Stored records:
-=-=-
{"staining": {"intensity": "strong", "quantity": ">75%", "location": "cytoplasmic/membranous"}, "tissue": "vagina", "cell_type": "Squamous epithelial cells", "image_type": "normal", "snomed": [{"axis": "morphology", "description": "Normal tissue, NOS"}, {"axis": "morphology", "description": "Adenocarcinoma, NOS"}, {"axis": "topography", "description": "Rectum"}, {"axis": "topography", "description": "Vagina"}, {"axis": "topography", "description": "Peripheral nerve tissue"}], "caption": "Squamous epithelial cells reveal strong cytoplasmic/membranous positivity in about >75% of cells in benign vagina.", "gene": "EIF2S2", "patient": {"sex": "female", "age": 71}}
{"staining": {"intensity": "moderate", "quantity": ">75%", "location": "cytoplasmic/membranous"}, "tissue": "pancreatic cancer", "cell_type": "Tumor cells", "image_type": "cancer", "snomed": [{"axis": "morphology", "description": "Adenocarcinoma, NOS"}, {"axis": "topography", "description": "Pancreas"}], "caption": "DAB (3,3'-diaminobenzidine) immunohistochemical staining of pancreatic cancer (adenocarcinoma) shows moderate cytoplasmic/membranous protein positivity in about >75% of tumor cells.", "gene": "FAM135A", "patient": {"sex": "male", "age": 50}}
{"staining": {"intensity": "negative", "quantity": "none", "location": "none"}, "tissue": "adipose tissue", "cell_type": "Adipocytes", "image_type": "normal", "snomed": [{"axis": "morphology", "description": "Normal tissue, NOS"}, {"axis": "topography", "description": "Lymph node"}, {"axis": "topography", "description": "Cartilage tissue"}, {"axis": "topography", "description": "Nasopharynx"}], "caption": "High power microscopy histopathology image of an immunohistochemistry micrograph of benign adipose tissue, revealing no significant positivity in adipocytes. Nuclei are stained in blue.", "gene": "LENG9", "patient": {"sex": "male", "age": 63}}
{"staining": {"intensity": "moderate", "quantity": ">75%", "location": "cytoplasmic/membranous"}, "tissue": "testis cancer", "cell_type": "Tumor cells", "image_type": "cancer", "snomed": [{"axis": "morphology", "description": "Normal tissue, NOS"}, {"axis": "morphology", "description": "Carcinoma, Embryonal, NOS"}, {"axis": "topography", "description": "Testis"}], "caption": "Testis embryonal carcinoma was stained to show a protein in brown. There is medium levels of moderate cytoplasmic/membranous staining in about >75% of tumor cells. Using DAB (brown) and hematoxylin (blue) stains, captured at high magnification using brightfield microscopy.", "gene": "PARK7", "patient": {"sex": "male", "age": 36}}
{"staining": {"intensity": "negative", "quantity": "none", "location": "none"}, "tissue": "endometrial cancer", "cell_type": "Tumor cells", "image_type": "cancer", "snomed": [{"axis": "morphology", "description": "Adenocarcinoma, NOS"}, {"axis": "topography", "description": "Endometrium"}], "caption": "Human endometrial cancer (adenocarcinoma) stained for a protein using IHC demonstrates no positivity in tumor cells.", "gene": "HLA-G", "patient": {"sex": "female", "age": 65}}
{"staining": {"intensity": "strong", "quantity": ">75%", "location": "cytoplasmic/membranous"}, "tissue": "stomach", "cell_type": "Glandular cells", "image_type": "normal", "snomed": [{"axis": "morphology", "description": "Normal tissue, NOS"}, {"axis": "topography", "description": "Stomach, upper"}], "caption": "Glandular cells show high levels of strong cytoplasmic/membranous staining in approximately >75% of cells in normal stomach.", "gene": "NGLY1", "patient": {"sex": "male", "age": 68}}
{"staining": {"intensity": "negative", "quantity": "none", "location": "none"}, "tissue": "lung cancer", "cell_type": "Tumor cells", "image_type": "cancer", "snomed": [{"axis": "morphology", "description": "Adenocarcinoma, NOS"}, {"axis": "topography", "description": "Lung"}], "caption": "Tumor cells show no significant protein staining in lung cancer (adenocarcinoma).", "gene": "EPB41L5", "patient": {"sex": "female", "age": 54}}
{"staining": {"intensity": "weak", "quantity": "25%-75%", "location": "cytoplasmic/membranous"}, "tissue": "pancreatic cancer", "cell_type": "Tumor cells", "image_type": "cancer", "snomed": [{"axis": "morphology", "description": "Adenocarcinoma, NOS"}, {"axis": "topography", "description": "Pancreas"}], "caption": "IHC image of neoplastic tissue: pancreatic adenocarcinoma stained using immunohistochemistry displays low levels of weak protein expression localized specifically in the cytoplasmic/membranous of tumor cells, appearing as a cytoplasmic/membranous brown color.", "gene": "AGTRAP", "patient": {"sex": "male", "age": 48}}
-=-=-
> _THE PROBLEM_: Would it be possible to reproduce all the entries exactly as they appear above?

> _SOLUTION_:
{"staining": {"intensity": "strong", "quantity": ">75%", "location": "cytoplasmic/membranous"}, "tissue": "vagina", "cell_type": "Squamous epithelial cells", "image_type": "normal", "snomed": [{"axis": "morphology", "description": "Normal tissue, NOS"}, {"axis": "morphology", "description": "Adenocarcinoma, NOS"}, {"axis": "topography", "description": "Rectum"}, {"axis": "topography", "description": "Vagina"}, {"axis": "topography", "description": "Peripheral nerve tissue"}], "caption": "Squamous epithelial cells reveal strong cytoplasmic/membranous positivity in about >75% of cells in benign vagina.", "gene": "EIF2S2", "patient": {"sex": "female", "age": 71}}
{"staining": {"intensity": "moderate", "quantity": ">75%", "location": "cytoplasmic/membranous"}, "tissue": "pancreatic cancer", "cell_type": "Tumor cells", "image_type": "cancer", "snomed": [{"axis": "morphology", "description": "Adenocarcinoma, NOS"}, {"axis": "topography", "description": "Pancreas"}], "caption": "DAB (3,3'-diaminobenzidine) immunohistochemical staining of pancreatic cancer (adenocarcinoma) shows moderate cytoplasmic/membranous protein positivity in about >75% of tumor cells.", "gene": "FAM135A", "patient": {"sex": "male", "age": 50}}
{"staining": {"intensity": "negative", "quantity": "none", "location": "none"}, "tissue": "adipose tissue", "cell_type": "Adipocytes", "image_type": "normal", "snomed": [{"axis": "morphology", "description": "Normal tissue, NOS"}, {"axis": "topography", "description": "Lymph node"}, {"axis": "topography", "description": "Cartilage tissue"}, {"axis": "topography", "description": "Nasopharynx"}], "caption": "High power microscopy histopathology image of an immunohistochemistry micrograph of benign adipose tissue, revealing no significant positivity in adipocytes. Nuclei are stained in blue.", "gene": "LENG9", "patient": {"sex": "male", "age": 63}}
{"staining": {"intensity": "moderate", "quantity": ">75%", "location": "cytoplasmic/membranous"}, "tissue": "testis cancer", "cell_type": "Tumor cells", "image_type": "cancer", "snomed": [{"axis": "morphology", "description": "Normal tissue, NOS"}, {"axis": "morphology", "description": "Carcinoma, Embryonal, NOS"}, {"axis": "topography", "description": "Testis"}], "caption": "Testis embryonal carcinoma was stained to show a protein in brown. There is medium levels of moderate cytoplasmic/membranous staining in about >75% of tumor cells. Using DAB (brown) and hematoxylin (blue) stains, captured at high magnification using brightfield microscopy.", "gene": "PARK7", "patient": {"sex": "male", "age": 36}}
{"staining": {"intensity": "negative", "quantity": "none", "location": "none"}, "tissue": "endometrial cancer", "cell_type": "Tumor cells", "image_type": "cancer", "snomed": [{"axis": "morphology", "description": "Adenocarcinoma, NOS"}, {"axis": "topography", "description": "Endometrium"}], "caption": "Human endometrial cancer (adenocarcinoma) stained for a protein using IHC demonstrates no positivity in tumor cells.", "gene": "HLA-G", "patient": {"sex": "female", "age": 65}}
{"staining": {"intensity": "strong", "quantity": ">75%", "location": "cytoplasmic/membranous"}, "tissue": "stomach", "cell_type": "Glandular cells", "image_type": "normal", "snomed": [{"axis": "morphology", "description": "Normal tissue, NOS"}, {"axis": "topography", "description": "Stomach, upper"}], "caption": "Glandular cells show high levels of strong cytoplasmic/membranous staining in approximately >75% of cells in normal stomach.", "gene": "NGLY1", "patient": {"sex": "male", "age": 68}}
{"staining": {"intensity": "negative", "quantity": "none", "location": "none"}, "tissue": "lung cancer", "cell_type": "Tumor cells", "image_type": "cancer", "snomed": [{"axis": "morphology", "description": "Adenocarcinoma, NOS"}, {"axis": "topography", "description": "Lung"}], "caption": "Tumor cells show no significant protein staining in lung cancer (adenocarcinoma).", "gene": "EPB41L5", "patient": {"sex": "female", "age": 54}}
{"staining": {"intensity": "weak", "quantity": "25%-75%", "location": "cytoplasmic/membranous"}, "tissue": "pancreatic cancer", "cell_type": "Tumor cells", "image_type": "cancer", "snomed": [{"axis": "morphology", "description": "Adenocarcinoma, NOS"}, {"axis": "topography", "description": "Pancreas"}], "caption": "IHC image of neoplastic tissue: pancreatic adenocarcinoma stained using immunohistochemistry displays low levels of weak protein expression localized specifically in the cytoplasmic/membranous of tumor cells, appearing as a cytoplasmic/membranous brown color.", "gene": "AGTRAP", "patient": {"sex": "male", "age": 48}}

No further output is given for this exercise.